In the comments @xaxxon mentioned I should be using pcre (pcre2). This is definitely correct. I haven’t gotten it to work on my machine yet, I will have to investigate a compile time error related to a macro definition. I’m shocked C++ doesn’t support operators like \d \w \s \D \W \S etc.
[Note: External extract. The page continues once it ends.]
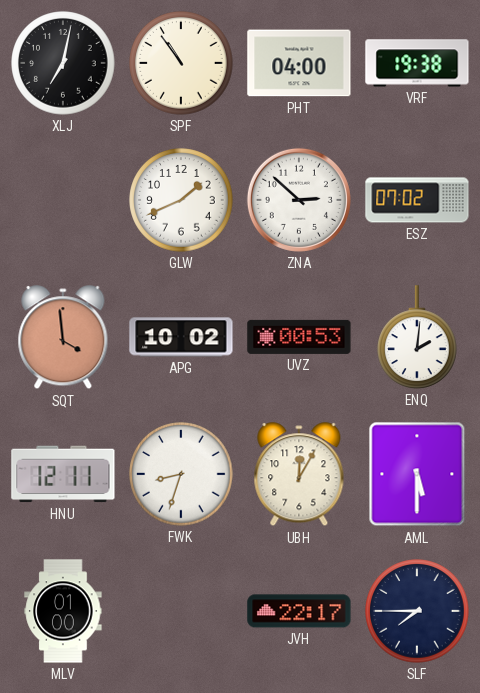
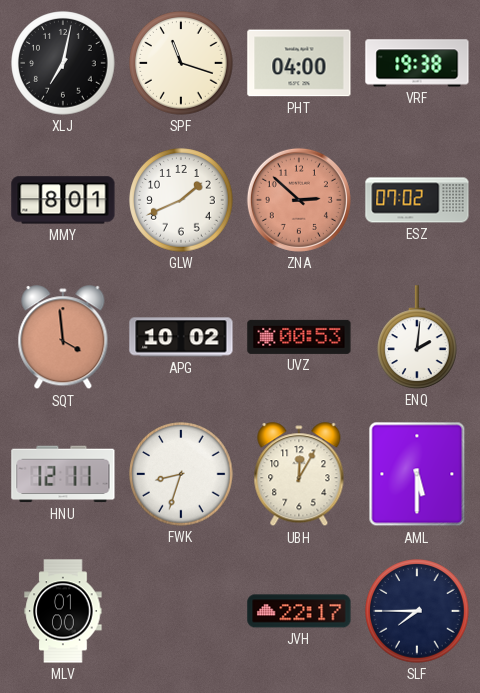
SPF: 10:54 -> 11:18
MMY: none -> 8:01
ZNA dial: white -> salmon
This is test output:

The input was: "<2112>"; The parsed integer is 2112
The input was: "{2112}"; The parsed integer is 2112
The input was: "[(2112)]"; The parsed integer is 2112
The input was: ""2112,""; The parsed integer is 2112
The input was: "-2112"; The parsed integer is -2112                           
The input was: "<span style = "numeral">2112</span>"; The parsed integer is 2112
The input was: "yyz=2112"; The parsed integer is 2112
The input was: "The number is 2112."; The parsed integer is 2112
The input was: ".2112"; The parsed integer is 0    
The input was: "2112.0"; The parsed integer is 2112
The input was: "21.12"; The parsed integer is 21
The input was: "98.89"; The parsed integer is 99
The input was: "21,12"; Threw an invalid argument exception
The input was: ""21","12","; Threw an invalid argument exception
The input was: "<span style = "font-size:18.0pt">2112</span>"; Threw an invalid argument exception
The input was: "21TwentyOne12"; Threw an invalid argument exception

Though a parsing engine like @tbxfreeware created for this thread would be a better solution in many situations, for example, if the brackets need to be balanced.